> **GOAL OF THE EXERCISE**: Copy the passage from the article on agency burnout that begins at the words "Watching and spotting" and stops after "impact agency culture.", changing "spotting" to "detecting".

> **PROVIDED TEXT**:

<<<<

‘The climate has changed’

Agencies are seeing an uptick in younger employees reporting burnout.


This article originally appeared in Digiday. 

Agencies are seeing an uptick in younger employees reporting burnout.

Some see it as a symptom of a buyer’s market, with agencies encountering a faster-paced work environment, longer hours, tighter budgets and harsher deadlines to keep clients happy. Others believe younger employees, specifically millennials, might not know how to unplug from work or set work-life boundaries. How burnout manifests and how employees report it varies by agency, and by employee.

Recognizing burnout in a younger employee, Jessica Reznick, president of creative agency We’re Magnetic, was a lesson in management. A young creative tried to forfeit her vacation to finish a project instead of taking time off. Instead, Reznick convinced her to take the vacation. “I got a sweet note from her about how no one had forced her to put herself first over work before,” said Reznick. “That was a telling moment for me in managing this employee. She’s not going to be able to self-balance, and she’s going to need a manager who forces her to take time off so she doesn’t get to a point of self-diagnosing burnout.”

Burnout among millennials has been a major talking point this year. At the same time, agency sources say there has been a cultural shift in the way the industry approaches mental health and burnout. Agencies have employed new policies, like no answering emails after 7 p.m. or no Slack on weekends, to combat the burnout. It makes sense to do so, as 32% of agency employees are worried about their mental health, per Digiday+ research.

“Fifteen years ago, [agencies] dismissed the idea of burnout,” said Jean Freeman, president and CEO of independent shop Zambezi. “The climate has changed, which is for the better, and now we’re paying attention to physical and mental health. If you pay attention to your staff, you can see it.”

Watching and spotting burnout before employees self-diagnose it is key, agency sources say, adding that it’s crucial to keep an eye on and listen to employees who report burnout. If agencies don’t make time to recognize burnout among employees, it can easily spread to others and negatively impact agency culture.

“All managers should constantly be on the lookout for burnout; there is a lot that we can do to help each other before a person is forced to self-diagnose,” wrote Kathy Delaney, global CCO of Publicis Health & Saatchi Wellness, adding that she dealt with a case of burnout just last week.

Looking for signs of burnout

Typically, employees suffering from burnout won’t come out and say they are burnt out, but rather tell their managers or HR that they are stressed, overwhelmed or in need of a break. Addressing that when employees do come forward can help foster a stronger agency culture where employees feel more comfortable talking to management and, in turn, can help with retention rates, said Liz Howe, director of talent and people ops at digital branding agency We Are Fine, adding that the agency has been considering telling employees that after-hours communications, aside from emergencies, is not required.

“Sickness and irritability are some of the most obvious signs, but lethargy is also a major sign of burnout,” wrote Michele Prota, global board member of talent at Forsman & Bodenfors. “Low morale and energy, as well as cynicism toward your team and the tasks at hand, are also indicators.”

>>>>

> **DATA FOR REVIEW**:
<<<<

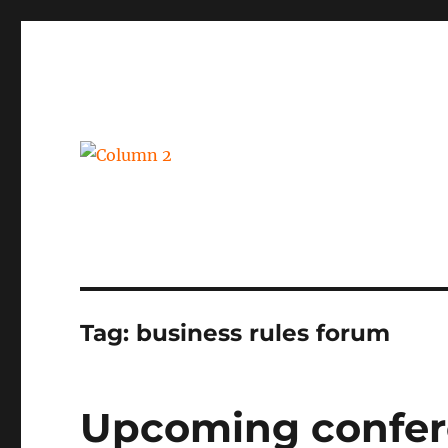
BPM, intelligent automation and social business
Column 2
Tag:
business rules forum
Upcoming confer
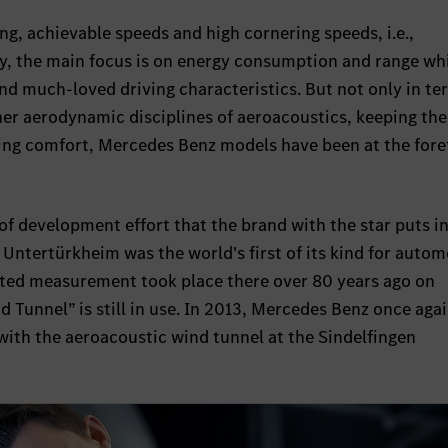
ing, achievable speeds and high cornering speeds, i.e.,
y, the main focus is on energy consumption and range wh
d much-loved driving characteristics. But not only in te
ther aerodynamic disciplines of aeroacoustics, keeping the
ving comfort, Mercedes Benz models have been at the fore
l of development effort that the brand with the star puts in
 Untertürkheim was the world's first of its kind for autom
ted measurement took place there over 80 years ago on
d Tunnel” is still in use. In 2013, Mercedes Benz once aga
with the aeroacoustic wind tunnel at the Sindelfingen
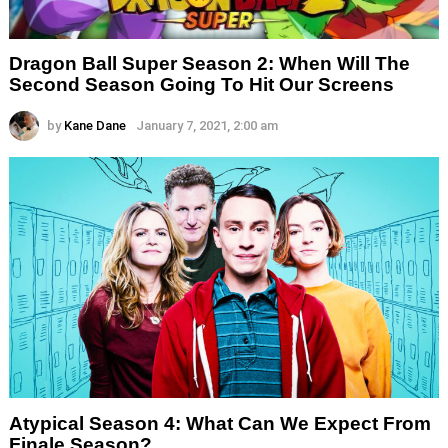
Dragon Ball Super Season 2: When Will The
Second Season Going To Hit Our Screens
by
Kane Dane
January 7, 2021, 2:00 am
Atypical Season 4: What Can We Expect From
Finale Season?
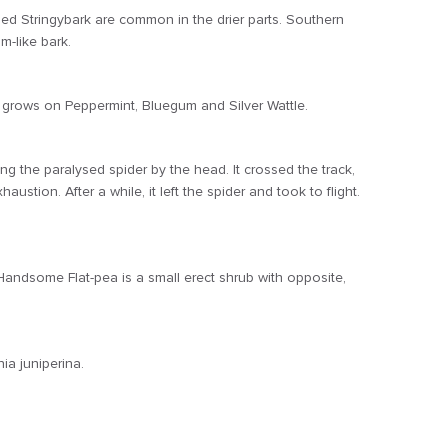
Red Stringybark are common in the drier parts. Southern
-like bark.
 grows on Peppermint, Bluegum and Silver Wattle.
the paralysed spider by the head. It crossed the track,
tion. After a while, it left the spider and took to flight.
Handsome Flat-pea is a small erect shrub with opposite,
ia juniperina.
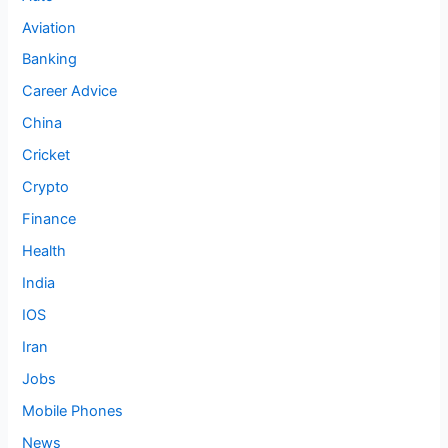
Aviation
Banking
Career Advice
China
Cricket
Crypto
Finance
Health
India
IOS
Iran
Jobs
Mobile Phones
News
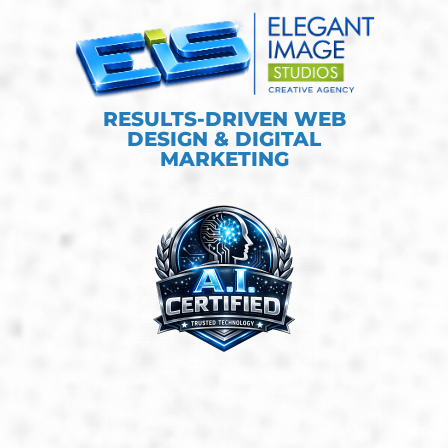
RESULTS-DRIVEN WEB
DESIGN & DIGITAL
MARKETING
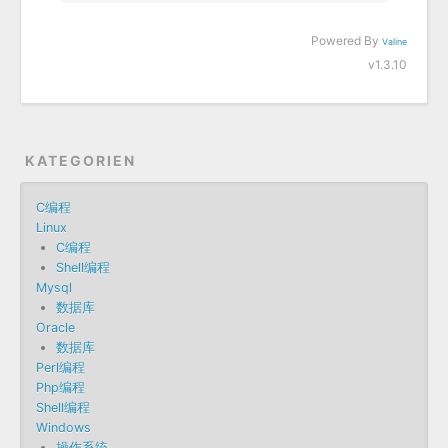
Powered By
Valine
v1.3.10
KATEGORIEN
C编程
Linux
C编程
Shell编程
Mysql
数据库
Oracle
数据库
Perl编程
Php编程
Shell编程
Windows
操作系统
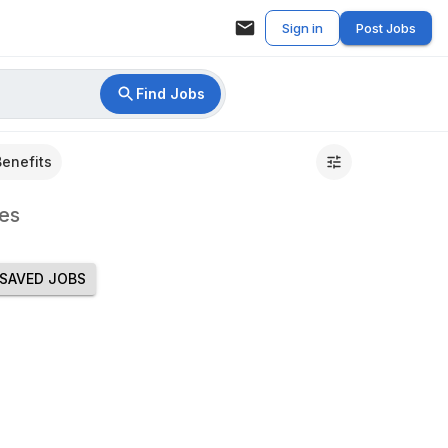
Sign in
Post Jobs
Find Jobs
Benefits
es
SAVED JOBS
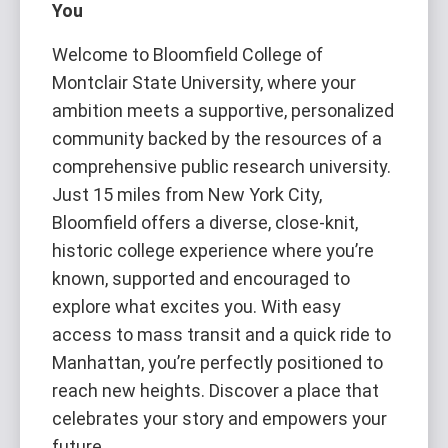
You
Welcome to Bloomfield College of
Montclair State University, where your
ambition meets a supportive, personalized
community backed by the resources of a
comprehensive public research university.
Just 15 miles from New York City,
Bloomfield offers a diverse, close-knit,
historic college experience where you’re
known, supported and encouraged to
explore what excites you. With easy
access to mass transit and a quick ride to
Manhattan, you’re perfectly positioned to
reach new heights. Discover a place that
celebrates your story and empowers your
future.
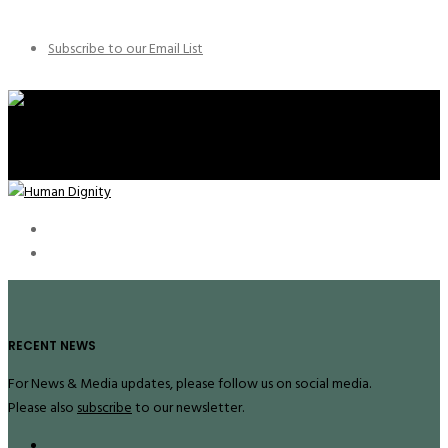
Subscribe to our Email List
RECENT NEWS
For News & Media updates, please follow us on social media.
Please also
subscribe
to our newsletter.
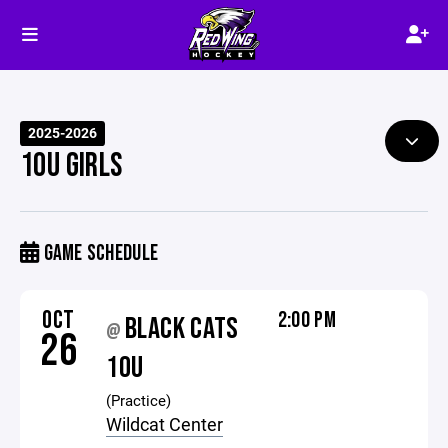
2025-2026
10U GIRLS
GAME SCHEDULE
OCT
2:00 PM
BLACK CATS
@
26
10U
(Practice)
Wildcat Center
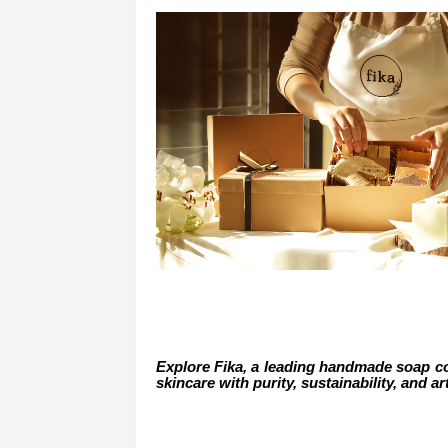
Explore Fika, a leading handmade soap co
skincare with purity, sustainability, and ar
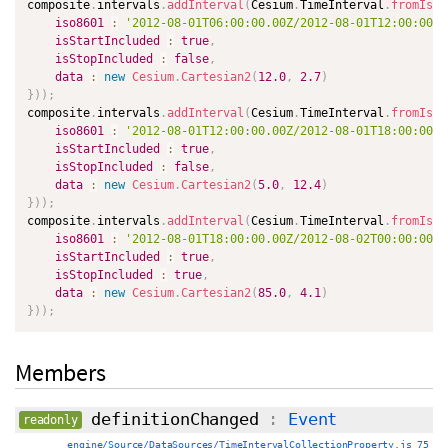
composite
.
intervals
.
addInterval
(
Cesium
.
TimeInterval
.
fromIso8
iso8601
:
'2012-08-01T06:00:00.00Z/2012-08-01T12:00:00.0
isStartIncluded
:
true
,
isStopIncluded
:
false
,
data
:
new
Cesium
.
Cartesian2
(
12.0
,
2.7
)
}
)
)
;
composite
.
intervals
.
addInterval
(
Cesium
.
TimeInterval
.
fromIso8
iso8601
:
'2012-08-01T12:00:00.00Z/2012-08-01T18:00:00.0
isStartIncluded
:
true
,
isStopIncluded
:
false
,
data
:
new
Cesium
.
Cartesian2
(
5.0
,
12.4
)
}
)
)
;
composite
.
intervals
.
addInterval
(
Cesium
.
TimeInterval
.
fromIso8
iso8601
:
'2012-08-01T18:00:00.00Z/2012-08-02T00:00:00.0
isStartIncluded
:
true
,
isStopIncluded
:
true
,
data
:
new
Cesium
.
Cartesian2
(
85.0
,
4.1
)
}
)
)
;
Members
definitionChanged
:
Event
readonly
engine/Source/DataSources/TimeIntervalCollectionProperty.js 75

>>>>

> **RESPONSE BOX**:
Watching and detecting burnout before employees self-diagnose it is key, agency sources say, adding that it’s crucial to keep an eye on and listen to employees who report burnout. If agencies don’t make time to recognize burnout among employees, it can easily spread to others and negatively impact agency culture.